As we look towards Asia Week New York's tenth anniversary in March 2019, we're also taking a look back at the event's most memorable works of art. This is part 1 of a multi-part series in which we will be showcasing the most important objects sold by our participants over the last decade. Check back here often or subscribe to our newsletter to stay updated. To start, scroll down to read the accounts of three of our participating dealers:


Tokuda Yasokichi III (1933-2009), Living National Treasure
Plate Rinka (Ring of Flowers)
Porcelain with vivid colored glazes (yôsai)
h. 4 x dia. 22 inches

This stunning, vividly colored porcelain piece “Ring of Flowers” by Japanese Living National Treasure Tokuda Yasokokichi III was exhibited at Onishi Gallery during Asia Week New York 2013 and was acquired by The Metropolitan Museum of Art through the William R. Appleby Fund. It is now on view at the Met in the Contemporary Japanese Ceramics gallery. 


A large pair of gold filigree drop earrings from the Silla Period, 6th Century, Korea. Length: 8.7 cm.
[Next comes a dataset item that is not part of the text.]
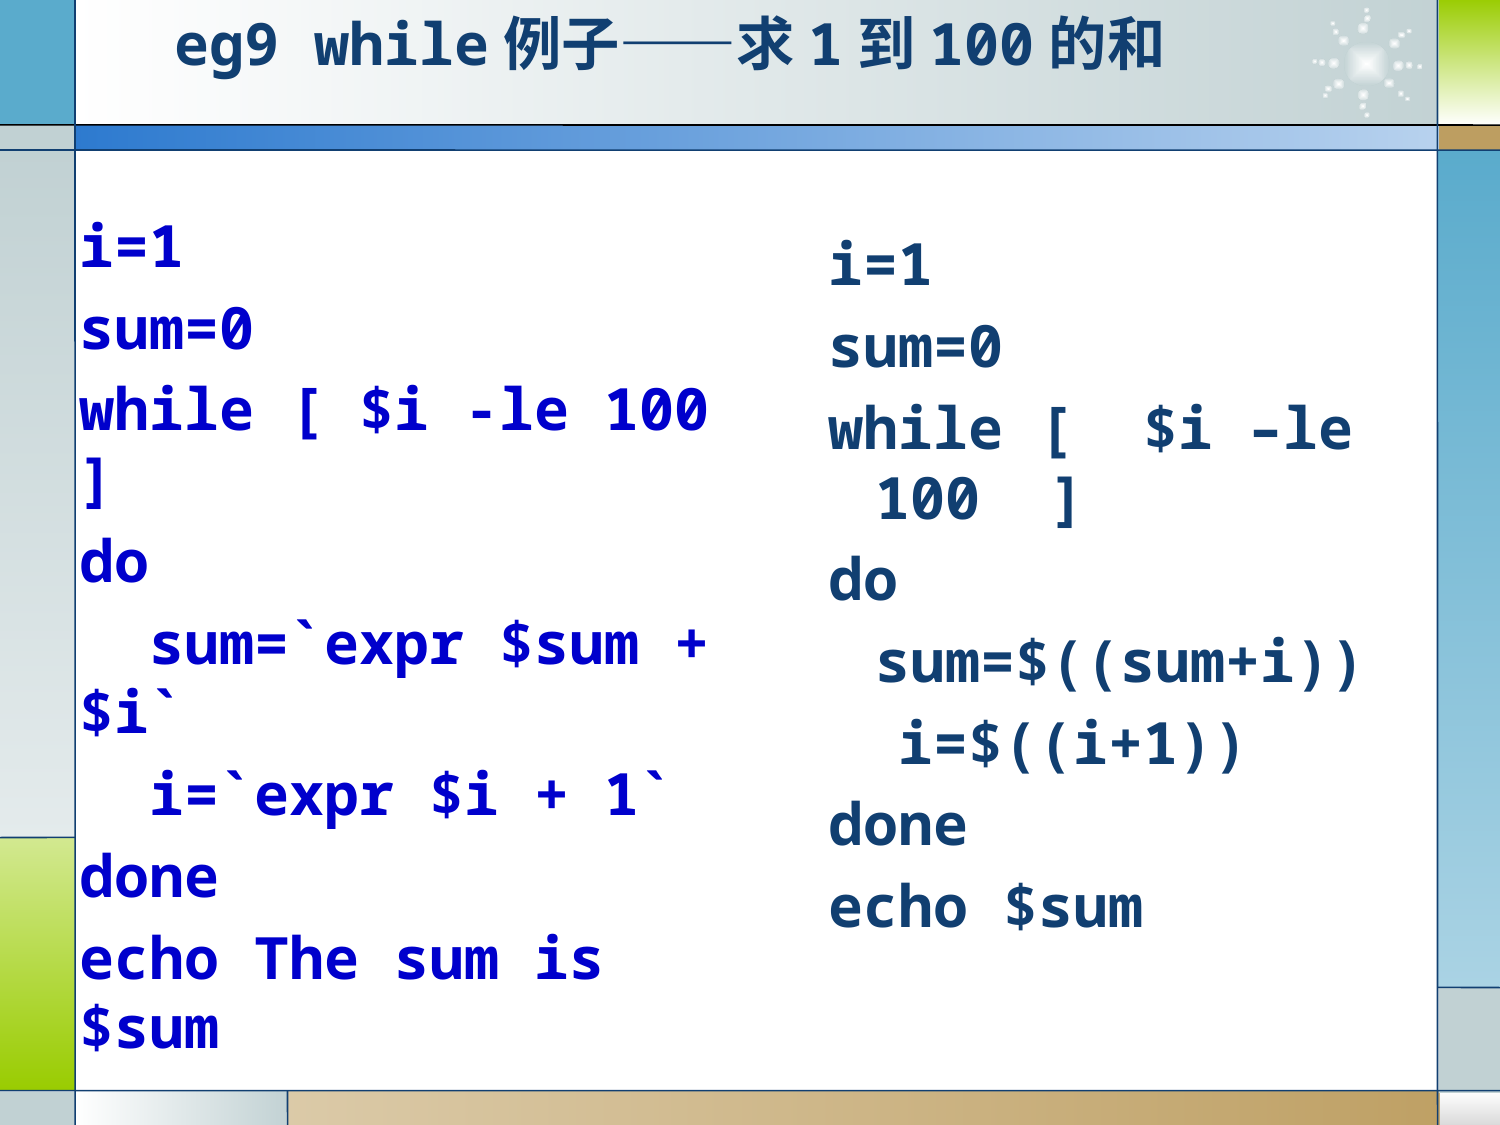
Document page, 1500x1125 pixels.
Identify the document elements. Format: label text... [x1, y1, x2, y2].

list i=1 sum=0 while [ $i -le 100 ] do sum=`expr $sum + $i` i=`expr $i + 1` done echo The sum is $sum [64, 201, 746, 1010]
title eg9 while例子——求1到100的和 [159, 30, 1260, 124]
list i=1 sum=0 while [ $i –le 100 ] do sum=$((sum+i)) i=$((i+1)) done echo $sum [738, 219, 1385, 1028]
Gold earrings were worn by both men and women of the Silla and Gaya elite, and are the most prevalent type of jewelry found in tombs. Goldsmith techniques on display here range from simple hammering to the more complex method of granulation, in which tiny gold beads were adhered to the surface to create intricate designs.

The earrings were sold to the Brooklyn Museum of Art in 2013. Similar examples exist in the collections of the National Museum of Korea in Seoul, and The Metropolitan Museum of Art in New York.
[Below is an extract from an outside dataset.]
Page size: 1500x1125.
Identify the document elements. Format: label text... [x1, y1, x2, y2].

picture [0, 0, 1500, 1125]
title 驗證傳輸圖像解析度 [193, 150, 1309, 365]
An Illustration to a Romance Written in Deccani Urdu, the Gulshan-i 'Ishq (Rose Garden of Love) by Nusrati, Court Poet to Sultan 'Ali Adil Shah II of Bijapur (r.1656-72 A.D.):
Angels descend from the heavens to visit a princess
Deccan, India, circa 1700-20
Opaque watercolour on paper heightened with gold and silver
Miniature: 22.3 by 14.4 cm.; 8 ¾ by 5 5/8 in.
Page 39.5 by 23.5 cm.; 15 ½ by 9 ¼ in.

“This painting was bought by an English collector, Mr. and Mrs. Jeremy Lloyd, one of seven offered at Christie’s in 1979,” explain the dealers. “In 2010 the Lloyds asked us to sell their collection and, via our Asia Week New York 2011 catalogue, we were able to establish not only the great significance of the manuscript from which the painting comes, but that of this particular painting.”

The unique design and palette of this evocative Deccan night-scene painting dramatically contrast the cascade of colour heralding the descent of the angels with the monochrome world of the cool, silent, moonlight-suffused palace. This is probably the finest page from what is unquestionably the finest Deccani manuscript of the period, outstanding for its calligraphy, its superb technical accomplishment and its poetical fantasy. The unpublished colophon (Christie’s, 1979) notes that the work was written by an unnamed author who ‘lived during the reign of ‘Ali ‘Adil Shahi, under whom I grew prosperous’. This would be ‘Ali ‘Adil Shah II of Bijapur (b. 1637) who ruled 1656-72 A.D., although there was no indication of a royal patron for the manuscript. 

The painting was acquired by The Metropolitan Museum of Art, where it is currently on view in their Islamic Art galleries.